When I picture Robert Graves he’s a broken-nosed hero poet, boxer, emperor, eyes sharply focused on something no-one else can see. By the time he died in 1985, at the age of 90, he was a far cry from the man who shaped the myth. It feels wrong to go into the reasons why but whatever made Graves himself seemed to have retreated almost to the point where it no longer existed.
But what of the weight of Graves’s legacy? What did he leave us?
Graves by Mati Klarwein 1957
For poets who came of age in the 1950s, Graves was a kind of astronaut of love. In 1958, poet Philip Larkin wrote, ‘Graves is a good a poetic mentor as the young are likely to get. His advantage as a scatterer of other people’s nonsense resides chiefly in the intimidating quality of his own.’ He was a ‘lone wolf…outside movements’ as the critic DJ Enright put it in his 1965 book Conspirators and Poets. Enright goes on to say that Graves is a necessary counter to poetic modernism (think Eliot and Pound), which remains as true today as it ever was.
Today, Graves’s belief that poetry should be ‘sense; good sense; penetrating, often heart-rending sense’ continues to have its adherents. For poet and critic Grevel Lindop, ‘He remains a very fine poet. An exemplar of how to use English, and how to use poetic form without letting form push you around.’
For me, Graves’s use of English is the most appealing quality of his work. No matter what he’s writing – love poetry, The White Goddess, short stories like She Landed Yesterday, the books of myth and history – Graves’s language is always crystal clear. I may not grasp him but I understand him.
Not so long ago I was arguing about Graves with a friend of mine who champions modernism. I said that Graves’s real significance lies in the way he anticipated a certain shift in consciousness from the early 1960s.
Graves’s relationships with women from the twenties onwards seem astonishingly modern. Whether it’s simply born out of his own complicated psychology or not, his veneration of the Goddess is remarkably ahead of its time. Graves’s belief in the supreme power of the Goddess helped inspire both modern feminism and New Age thinking.
But it’s Graves’s connection to what would become the psychedelic movement which most intrigues me.
Graves was friends with R Gordon Wasson, a JP Morgan vice president and amateur mycologist who was researching into magic mushrooms. He told Wasson about a cult in Oaxaca, southern Mexico, that used the vision-inducing mushroom teonanacatl.

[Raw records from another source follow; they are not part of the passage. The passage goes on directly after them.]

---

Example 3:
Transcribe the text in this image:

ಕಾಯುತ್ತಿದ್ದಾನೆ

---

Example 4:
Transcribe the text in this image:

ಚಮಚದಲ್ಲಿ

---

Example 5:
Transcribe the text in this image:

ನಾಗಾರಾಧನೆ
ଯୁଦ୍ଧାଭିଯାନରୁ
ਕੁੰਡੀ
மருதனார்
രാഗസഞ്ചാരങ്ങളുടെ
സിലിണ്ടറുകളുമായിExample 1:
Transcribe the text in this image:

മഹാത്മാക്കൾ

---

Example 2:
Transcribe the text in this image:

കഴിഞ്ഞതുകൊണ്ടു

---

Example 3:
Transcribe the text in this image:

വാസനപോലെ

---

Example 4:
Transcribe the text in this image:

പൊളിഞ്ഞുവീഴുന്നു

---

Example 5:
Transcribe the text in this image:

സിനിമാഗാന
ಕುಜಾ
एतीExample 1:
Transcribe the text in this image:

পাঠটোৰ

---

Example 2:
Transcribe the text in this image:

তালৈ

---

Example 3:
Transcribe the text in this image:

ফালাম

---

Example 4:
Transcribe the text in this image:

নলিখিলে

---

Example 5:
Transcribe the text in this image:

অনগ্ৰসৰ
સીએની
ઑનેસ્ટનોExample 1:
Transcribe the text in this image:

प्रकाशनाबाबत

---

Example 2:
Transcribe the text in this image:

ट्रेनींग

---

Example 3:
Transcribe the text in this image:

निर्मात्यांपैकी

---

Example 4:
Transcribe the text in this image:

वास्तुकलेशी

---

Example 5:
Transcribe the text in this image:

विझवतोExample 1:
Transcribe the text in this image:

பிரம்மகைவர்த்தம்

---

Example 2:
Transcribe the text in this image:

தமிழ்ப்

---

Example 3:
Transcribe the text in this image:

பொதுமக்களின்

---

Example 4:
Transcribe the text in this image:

Guided by a shaman, Wasson took the mushrooms. The experience helped shape his belief that ‘psychedelic mushrooms provided the key to many of the world’s religious mysteries…including the tree of good and evil in the Bible.’ (Marcus Boon, The Road of Excess: A History of Writers on Drugs). Graves too believed that much of classical and pre-classical mythology could be explained by the use of psychedelics.
When Graves took mushrooms with Wasson on January 31, 1960, aged sixty-four, he ‘experienced worlds of jewels, demons, and erotic fantasy’. But, and this is interesting, mushroom hallucinations didn’t come close to his experience of being in a poetic trance. He also predicted that the psychedelic experience would ‘soon be snatched at by jaded sensation-seekers’.
How right he was.
A call of high romance
The opening line of Graves’s 1918 poem ‘The Last Post’ accidentally sums up his continued appeal for so many of us.
In a world of rampant greed and materialism where constant growth is the new god, Graves offers a ‘call of high romance’. He reminds us that the poetic spirit never dies, love is always supreme, and it is possible to choose how we live.
And this is what Deià promises. If we only listen.